> TO-DO ITEM:
Output every line of the listing below verbatim, with the picture placeholders omitted.

> INFORMATION PROVIDED:

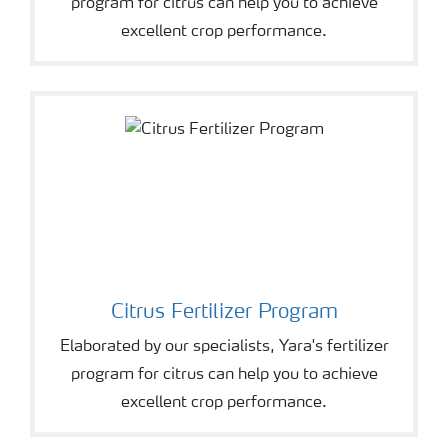
program for citrus can help you to achieve
excellent crop performance.
Citrus Fertilizer Program
Elaborated by our specialists, Yara's fertilizer
program for citrus can help you to achieve
excellent crop performance.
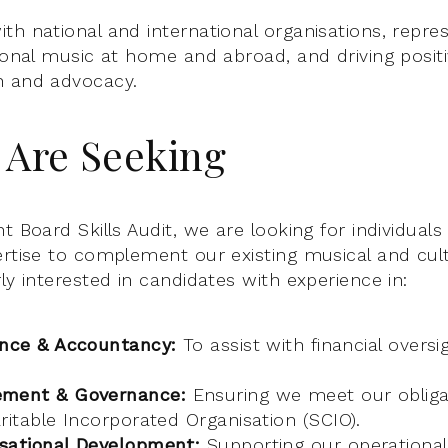
th national and international organisations, repre
tional music at home and abroad, and driving posit
h and advocacy.
Are Seeking
t Board Skills Audit, we are looking for individual
ertise to complement our existing musical and cul
ly interested in candidates with experience in:
ance & Accountancy:
To assist with financial oversi
ement & Governance:
Ensuring we meet our obliga
ritable Incorporated Organisation (SCIO).
sational Development:
Supporting our operational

> SOLUTION FOR THIS TASK:
program for citrus can help you to achieve
excellent crop performance.
Citrus Fertilizer Program
Elaborated by our specialists, Yara's fertilizer
program for citrus can help you to achieve
excellent crop performance.
th national and international organisations, repre
tional music at home and abroad, and driving posit
h and advocacy.
Are Seeking
t Board Skills Audit, we are looking for individual
ertise to complement our existing musical and cul
ly interested in candidates with experience in:
ance & Accountancy:
To assist with financial oversi
ement & Governance:
Ensuring we meet our obliga
ritable Incorporated Organisation (SCIO).
sational Development:
Supporting our operational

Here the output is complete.